** Opening RECORD EXTRACTS block **

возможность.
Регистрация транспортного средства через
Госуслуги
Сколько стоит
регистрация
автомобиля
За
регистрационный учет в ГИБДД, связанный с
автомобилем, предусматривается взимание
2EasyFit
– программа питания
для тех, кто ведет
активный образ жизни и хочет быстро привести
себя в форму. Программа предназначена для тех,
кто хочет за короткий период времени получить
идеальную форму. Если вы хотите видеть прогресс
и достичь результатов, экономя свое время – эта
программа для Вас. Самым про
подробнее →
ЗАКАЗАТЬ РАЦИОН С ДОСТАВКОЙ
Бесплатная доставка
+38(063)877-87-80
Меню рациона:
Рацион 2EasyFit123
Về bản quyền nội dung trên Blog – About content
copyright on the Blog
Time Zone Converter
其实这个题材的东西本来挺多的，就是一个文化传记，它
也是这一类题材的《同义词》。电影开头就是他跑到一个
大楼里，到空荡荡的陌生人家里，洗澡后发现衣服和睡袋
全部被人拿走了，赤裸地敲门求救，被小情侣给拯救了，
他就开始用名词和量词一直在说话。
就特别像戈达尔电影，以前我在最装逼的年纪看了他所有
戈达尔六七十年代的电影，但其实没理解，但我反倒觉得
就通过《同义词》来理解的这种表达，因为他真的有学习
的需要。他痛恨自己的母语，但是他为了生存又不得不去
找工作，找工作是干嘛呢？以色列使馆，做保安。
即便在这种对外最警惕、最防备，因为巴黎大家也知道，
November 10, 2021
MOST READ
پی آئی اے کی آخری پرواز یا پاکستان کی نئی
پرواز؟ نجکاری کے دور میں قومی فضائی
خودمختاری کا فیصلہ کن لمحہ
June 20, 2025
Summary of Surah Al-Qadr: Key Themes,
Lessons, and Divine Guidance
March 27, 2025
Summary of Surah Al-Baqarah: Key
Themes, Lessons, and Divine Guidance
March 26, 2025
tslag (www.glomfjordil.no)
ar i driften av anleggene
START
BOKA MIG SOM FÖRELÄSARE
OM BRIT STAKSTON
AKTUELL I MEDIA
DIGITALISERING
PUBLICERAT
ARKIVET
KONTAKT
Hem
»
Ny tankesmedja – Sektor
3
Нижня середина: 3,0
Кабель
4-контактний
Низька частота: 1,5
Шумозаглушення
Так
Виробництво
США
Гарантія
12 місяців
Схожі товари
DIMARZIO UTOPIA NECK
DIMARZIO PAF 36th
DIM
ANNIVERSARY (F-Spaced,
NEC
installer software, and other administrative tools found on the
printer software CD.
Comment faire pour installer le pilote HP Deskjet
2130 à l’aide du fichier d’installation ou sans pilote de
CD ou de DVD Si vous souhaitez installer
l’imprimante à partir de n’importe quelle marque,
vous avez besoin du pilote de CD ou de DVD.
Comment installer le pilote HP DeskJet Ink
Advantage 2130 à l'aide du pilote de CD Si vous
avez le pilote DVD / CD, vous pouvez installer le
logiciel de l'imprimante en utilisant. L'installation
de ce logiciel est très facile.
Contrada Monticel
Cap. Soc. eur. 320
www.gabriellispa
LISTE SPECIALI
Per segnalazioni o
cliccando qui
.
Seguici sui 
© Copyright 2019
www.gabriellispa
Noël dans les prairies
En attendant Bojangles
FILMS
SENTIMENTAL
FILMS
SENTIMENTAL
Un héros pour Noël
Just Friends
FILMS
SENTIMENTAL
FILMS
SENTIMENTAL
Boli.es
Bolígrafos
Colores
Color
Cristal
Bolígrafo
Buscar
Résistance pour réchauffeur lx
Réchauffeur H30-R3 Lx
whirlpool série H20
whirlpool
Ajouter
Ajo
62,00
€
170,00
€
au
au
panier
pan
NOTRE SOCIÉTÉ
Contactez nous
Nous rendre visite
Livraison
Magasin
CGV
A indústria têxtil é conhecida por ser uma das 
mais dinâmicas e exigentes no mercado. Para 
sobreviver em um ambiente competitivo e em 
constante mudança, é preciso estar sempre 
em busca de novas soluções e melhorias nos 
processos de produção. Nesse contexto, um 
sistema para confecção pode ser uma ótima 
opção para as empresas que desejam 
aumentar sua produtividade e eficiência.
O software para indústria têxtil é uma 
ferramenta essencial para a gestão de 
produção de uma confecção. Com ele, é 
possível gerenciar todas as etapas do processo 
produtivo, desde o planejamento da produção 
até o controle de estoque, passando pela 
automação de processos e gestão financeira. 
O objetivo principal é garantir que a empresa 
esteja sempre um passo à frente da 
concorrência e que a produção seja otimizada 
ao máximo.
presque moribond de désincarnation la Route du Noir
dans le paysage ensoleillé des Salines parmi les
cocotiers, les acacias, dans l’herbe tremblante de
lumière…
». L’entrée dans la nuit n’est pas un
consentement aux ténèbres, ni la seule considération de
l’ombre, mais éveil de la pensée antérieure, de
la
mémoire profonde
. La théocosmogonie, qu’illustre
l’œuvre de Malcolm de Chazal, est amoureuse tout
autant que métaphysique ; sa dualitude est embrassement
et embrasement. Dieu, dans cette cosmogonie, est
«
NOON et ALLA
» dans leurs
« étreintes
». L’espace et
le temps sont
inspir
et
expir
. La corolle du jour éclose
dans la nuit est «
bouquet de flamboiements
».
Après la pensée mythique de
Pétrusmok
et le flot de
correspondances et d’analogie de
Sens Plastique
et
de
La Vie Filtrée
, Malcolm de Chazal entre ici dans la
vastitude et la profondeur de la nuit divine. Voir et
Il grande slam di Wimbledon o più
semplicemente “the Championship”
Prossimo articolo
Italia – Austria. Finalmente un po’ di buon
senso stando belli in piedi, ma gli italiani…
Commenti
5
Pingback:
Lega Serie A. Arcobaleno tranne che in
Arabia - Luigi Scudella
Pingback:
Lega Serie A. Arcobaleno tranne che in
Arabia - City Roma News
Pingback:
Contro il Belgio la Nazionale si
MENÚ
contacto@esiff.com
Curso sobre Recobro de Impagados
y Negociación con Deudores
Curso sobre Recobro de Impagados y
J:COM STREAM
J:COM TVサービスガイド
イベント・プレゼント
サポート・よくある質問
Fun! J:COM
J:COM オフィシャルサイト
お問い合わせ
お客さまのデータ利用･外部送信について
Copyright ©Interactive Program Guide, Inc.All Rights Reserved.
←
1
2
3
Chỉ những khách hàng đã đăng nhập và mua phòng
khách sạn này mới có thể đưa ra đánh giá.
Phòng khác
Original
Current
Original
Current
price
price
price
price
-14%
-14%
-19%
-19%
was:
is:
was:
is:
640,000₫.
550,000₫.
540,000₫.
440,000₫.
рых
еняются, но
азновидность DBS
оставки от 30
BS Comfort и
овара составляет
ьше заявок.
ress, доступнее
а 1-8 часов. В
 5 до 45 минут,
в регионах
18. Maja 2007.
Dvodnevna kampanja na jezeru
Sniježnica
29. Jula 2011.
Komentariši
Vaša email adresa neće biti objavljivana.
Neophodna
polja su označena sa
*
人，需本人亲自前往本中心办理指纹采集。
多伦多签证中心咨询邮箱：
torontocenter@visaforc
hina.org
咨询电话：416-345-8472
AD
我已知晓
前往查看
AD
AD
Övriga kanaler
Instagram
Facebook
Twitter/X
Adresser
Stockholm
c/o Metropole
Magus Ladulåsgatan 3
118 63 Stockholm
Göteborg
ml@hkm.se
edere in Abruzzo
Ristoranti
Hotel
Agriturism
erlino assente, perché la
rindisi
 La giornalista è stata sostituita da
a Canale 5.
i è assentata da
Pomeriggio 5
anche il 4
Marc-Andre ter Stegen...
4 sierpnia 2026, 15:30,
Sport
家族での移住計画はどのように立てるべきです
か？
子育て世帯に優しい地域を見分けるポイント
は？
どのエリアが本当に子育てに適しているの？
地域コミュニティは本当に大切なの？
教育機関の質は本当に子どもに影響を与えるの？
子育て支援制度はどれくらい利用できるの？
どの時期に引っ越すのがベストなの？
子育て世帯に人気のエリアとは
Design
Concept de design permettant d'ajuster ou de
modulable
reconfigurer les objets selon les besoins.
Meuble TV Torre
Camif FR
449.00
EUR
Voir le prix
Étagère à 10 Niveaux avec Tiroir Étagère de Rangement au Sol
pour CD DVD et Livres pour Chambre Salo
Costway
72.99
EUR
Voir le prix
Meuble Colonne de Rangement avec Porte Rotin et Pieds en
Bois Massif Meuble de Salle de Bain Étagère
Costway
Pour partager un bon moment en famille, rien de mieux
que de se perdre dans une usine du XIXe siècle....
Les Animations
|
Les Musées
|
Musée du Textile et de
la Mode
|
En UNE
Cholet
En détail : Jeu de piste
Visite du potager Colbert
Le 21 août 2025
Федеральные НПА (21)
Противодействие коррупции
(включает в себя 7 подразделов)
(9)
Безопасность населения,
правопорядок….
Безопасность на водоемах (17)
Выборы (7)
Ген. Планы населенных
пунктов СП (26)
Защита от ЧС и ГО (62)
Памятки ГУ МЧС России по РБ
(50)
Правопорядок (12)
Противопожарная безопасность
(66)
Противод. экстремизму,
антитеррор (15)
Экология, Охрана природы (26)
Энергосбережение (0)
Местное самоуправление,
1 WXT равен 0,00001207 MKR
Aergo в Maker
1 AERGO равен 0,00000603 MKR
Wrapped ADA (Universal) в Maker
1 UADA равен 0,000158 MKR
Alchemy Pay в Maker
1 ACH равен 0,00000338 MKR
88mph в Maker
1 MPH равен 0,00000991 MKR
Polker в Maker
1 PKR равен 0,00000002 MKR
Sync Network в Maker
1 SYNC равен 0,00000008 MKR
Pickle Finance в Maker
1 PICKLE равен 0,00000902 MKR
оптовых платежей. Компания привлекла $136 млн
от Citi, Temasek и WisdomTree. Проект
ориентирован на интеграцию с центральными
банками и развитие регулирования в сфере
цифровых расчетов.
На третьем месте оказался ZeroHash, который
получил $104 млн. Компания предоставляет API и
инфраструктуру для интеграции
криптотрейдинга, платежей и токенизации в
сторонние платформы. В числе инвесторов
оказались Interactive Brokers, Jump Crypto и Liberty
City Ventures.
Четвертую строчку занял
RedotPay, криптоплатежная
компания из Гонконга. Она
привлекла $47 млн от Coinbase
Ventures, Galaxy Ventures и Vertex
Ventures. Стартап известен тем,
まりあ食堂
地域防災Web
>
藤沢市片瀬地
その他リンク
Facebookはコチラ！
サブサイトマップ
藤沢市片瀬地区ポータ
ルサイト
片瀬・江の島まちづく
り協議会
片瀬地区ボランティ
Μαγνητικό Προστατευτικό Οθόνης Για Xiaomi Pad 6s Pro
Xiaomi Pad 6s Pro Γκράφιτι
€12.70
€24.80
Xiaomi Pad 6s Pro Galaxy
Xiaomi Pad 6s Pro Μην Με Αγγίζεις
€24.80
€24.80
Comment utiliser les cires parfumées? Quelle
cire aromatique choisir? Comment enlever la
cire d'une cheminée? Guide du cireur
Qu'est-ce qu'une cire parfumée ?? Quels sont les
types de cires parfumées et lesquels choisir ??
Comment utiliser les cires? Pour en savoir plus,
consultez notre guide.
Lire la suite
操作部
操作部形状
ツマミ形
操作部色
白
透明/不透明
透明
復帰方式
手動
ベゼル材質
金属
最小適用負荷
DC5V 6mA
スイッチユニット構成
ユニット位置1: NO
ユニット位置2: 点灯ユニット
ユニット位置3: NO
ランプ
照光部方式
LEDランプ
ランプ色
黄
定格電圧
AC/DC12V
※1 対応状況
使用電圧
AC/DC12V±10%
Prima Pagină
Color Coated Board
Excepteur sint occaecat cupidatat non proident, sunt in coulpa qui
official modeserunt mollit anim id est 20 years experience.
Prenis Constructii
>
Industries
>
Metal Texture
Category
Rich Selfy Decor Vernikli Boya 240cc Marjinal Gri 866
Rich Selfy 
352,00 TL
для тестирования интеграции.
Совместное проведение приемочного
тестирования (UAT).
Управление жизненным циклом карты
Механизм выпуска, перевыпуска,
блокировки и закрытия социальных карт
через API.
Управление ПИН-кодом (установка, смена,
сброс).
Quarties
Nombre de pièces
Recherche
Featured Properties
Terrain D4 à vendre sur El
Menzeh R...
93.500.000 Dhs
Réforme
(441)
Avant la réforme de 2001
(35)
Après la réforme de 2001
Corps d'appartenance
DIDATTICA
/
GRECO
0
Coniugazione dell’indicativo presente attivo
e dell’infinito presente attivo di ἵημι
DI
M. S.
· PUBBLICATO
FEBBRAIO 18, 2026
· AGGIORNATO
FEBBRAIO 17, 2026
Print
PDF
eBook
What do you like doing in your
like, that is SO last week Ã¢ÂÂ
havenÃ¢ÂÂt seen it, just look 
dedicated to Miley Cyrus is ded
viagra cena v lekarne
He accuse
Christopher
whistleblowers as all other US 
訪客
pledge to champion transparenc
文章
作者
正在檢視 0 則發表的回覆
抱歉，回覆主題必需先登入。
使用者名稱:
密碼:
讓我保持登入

** Closing RECORD EXTRACTS block **

◆ **YOUR ASSIGNMENT**: Reproduce the items from their beginning through the line containing "printer software CD.", substituting "DiMarzio" for every occurrence of "DIMARZIO" and leaving everything else unchanged.

◆ **EXPECTED ANSWER**:
возможность.
Регистрация транспортного средства через
Госуслуги
Сколько стоит
регистрация
автомобиля
За
регистрационный учет в ГИБДД, связанный с
автомобилем, предусматривается взимание
2EasyFit
– программа питания
для тех, кто ведет
активный образ жизни и хочет быстро привести
себя в форму. Программа предназначена для тех,
кто хочет за короткий период времени получить
идеальную форму. Если вы хотите видеть прогресс
и достичь результатов, экономя свое время – эта
программа для Вас. Самым про
подробнее →
ЗАКАЗАТЬ РАЦИОН С ДОСТАВКОЙ
Бесплатная доставка
+38(063)877-87-80
Меню рациона:
Рацион 2EasyFit123
Về bản quyền nội dung trên Blog – About content
copyright on the Blog
Time Zone Converter
其实这个题材的东西本来挺多的，就是一个文化传记，它
也是这一类题材的《同义词》。电影开头就是他跑到一个
大楼里，到空荡荡的陌生人家里，洗澡后发现衣服和睡袋
全部被人拿走了，赤裸地敲门求救，被小情侣给拯救了，
他就开始用名词和量词一直在说话。
就特别像戈达尔电影，以前我在最装逼的年纪看了他所有
戈达尔六七十年代的电影，但其实没理解，但我反倒觉得
就通过《同义词》来理解的这种表达，因为他真的有学习
的需要。他痛恨自己的母语，但是他为了生存又不得不去
找工作，找工作是干嘛呢？以色列使馆，做保安。
即便在这种对外最警惕、最防备，因为巴黎大家也知道，
November 10, 2021
MOST READ
پی آئی اے کی آخری پرواز یا پاکستان کی نئی
پرواز؟ نجکاری کے دور میں قومی فضائی
خودمختاری کا فیصلہ کن لمحہ
June 20, 2025
Summary of Surah Al-Qadr: Key Themes,
Lessons, and Divine Guidance
March 27, 2025
Summary of Surah Al-Baqarah: Key
Themes, Lessons, and Divine Guidance
March 26, 2025
tslag (www.glomfjordil.no)
ar i driften av anleggene
START
BOKA MIG SOM FÖRELÄSARE
OM BRIT STAKSTON
AKTUELL I MEDIA
DIGITALISERING
PUBLICERAT
ARKIVET
KONTAKT
Hem
»
Ny tankesmedja – Sektor
3
Нижня середина: 3,0
Кабель
4-контактний
Низька частота: 1,5
Шумозаглушення
Так
Виробництво
США
Гарантія
12 місяців
Схожі товари
DiMarzio UTOPIA NECK
DiMarzio PAF 36th
DIM
ANNIVERSARY (F-Spaced,
NEC
installer software, and other administrative tools found on the
printer software CD.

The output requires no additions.